(begin)

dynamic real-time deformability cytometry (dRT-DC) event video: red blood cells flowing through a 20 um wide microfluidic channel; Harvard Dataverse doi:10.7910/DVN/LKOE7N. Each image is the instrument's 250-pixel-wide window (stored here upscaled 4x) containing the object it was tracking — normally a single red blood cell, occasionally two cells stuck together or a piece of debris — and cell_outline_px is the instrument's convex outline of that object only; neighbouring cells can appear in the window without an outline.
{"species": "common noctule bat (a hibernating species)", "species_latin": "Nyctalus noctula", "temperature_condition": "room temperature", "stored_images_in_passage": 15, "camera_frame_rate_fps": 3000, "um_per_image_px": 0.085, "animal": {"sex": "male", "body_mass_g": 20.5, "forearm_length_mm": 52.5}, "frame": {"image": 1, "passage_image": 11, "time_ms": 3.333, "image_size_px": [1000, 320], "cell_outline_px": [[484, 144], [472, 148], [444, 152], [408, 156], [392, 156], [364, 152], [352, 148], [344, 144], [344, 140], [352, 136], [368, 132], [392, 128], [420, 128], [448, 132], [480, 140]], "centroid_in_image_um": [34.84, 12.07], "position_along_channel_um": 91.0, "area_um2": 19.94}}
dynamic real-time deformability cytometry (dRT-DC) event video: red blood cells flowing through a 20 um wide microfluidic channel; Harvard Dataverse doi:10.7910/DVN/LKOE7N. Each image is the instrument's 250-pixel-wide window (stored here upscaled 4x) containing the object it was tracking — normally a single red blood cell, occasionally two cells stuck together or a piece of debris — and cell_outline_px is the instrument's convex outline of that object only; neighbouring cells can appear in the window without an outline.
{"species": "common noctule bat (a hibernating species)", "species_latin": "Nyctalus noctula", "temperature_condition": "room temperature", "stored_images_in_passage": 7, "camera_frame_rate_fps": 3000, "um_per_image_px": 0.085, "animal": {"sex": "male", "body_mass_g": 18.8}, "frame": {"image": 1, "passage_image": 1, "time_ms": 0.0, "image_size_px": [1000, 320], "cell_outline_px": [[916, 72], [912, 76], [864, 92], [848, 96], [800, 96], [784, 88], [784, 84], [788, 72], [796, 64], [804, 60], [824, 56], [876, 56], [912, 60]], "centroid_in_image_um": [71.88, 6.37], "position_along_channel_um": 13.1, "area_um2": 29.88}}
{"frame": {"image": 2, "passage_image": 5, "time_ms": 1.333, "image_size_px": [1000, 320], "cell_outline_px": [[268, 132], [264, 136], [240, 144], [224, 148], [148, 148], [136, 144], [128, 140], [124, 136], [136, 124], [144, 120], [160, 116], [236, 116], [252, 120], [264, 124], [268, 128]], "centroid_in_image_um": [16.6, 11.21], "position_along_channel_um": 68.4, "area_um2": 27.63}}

(end)

Write out the whole listing exactly.

→ **TASK OUTPUT**:
dynamic real-time deformability cytometry (dRT-DC) event video: red blood cells flowing through a 20 um wide microfluidic channel; Harvard Dataverse doi:10.7910/DVN/LKOE7N. Each image is the instrument's 250-pixel-wide window (stored here upscaled 4x) containing the object it was tracking — normally a single red blood cell, occasionally two cells stuck together or a piece of debris — and cell_outline_px is the instrument's convex outline of that object only; neighbouring cells can appear in the window without an outline.
{"species": "common noctule bat (a hibernating species)", "species_latin": "Nyctalus noctula", "temperature_condition": "room temperature", "stored_images_in_passage": 15, "camera_frame_rate_fps": 3000, "um_per_image_px": 0.085, "animal": {"sex": "male", "body_mass_g": 20.5, "forearm_length_mm": 52.5}, "frame": {"image": 1, "passage_image": 11, "time_ms": 3.333, "image_size_px": [1000, 320], "cell_outline_px": [[484, 144], [472, 148], [444, 152], [408, 156], [392, 156], [364, 152], [352, 148], [344, 144], [344, 140], [352, 136], [368, 132], [392, 128], [420, 128], [448, 132], [480, 140]], "centroid_in_image_um": [34.84, 12.07], "position_along_channel_um": 91.0, "area_um2": 19.94}}
dynamic real-time deformability cytometry (dRT-DC) event video: red blood cells flowing through a 20 um wide microfluidic channel; Harvard Dataverse doi:10.7910/DVN/LKOE7N. Each image is the instrument's 250-pixel-wide window (stored here upscaled 4x) containing the object it was tracking — normally a single red blood cell, occasionally two cells stuck together or a piece of debris — and cell_outline_px is the instrument's convex outline of that object only; neighbouring cells can appear in the window without an outline.
{"species": "common noctule bat (a hibernating species)", "species_latin": "Nyctalus noctula", "temperature_condition": "room temperature", "stored_images_in_passage": 7, "camera_frame_rate_fps": 3000, "um_per_image_px": 0.085, "animal": {"sex": "male", "body_mass_g": 18.8}, "frame": {"image": 1, "passage_image": 1, "time_ms": 0.0, "image_size_px": [1000, 320], "cell_outline_px": [[916, 72], [912, 76], [864, 92], [848, 96], [800, 96], [784, 88], [784, 84], [788, 72], [796, 64], [804, 60], [824, 56], [876, 56], [912, 60]], "centroid_in_image_um": [71.88, 6.37], "position_along_channel_um": 13.1, "area_um2": 29.88}}
{"frame": {"image": 2, "passage_image": 5, "time_ms": 1.333, "image_size_px": [1000, 320], "cell_outline_px": [[268, 132], [264, 136], [240, 144], [224, 148], [148, 148], [136, 144], [128, 140], [124, 136], [136, 124], [144, 120], [160, 116], [236, 116], [252, 120], [264, 124], [268, 128]], "centroid_in_image_um": [16.6, 11.21], "position_along_channel_um": 68.4, "area_um2": 27.63}}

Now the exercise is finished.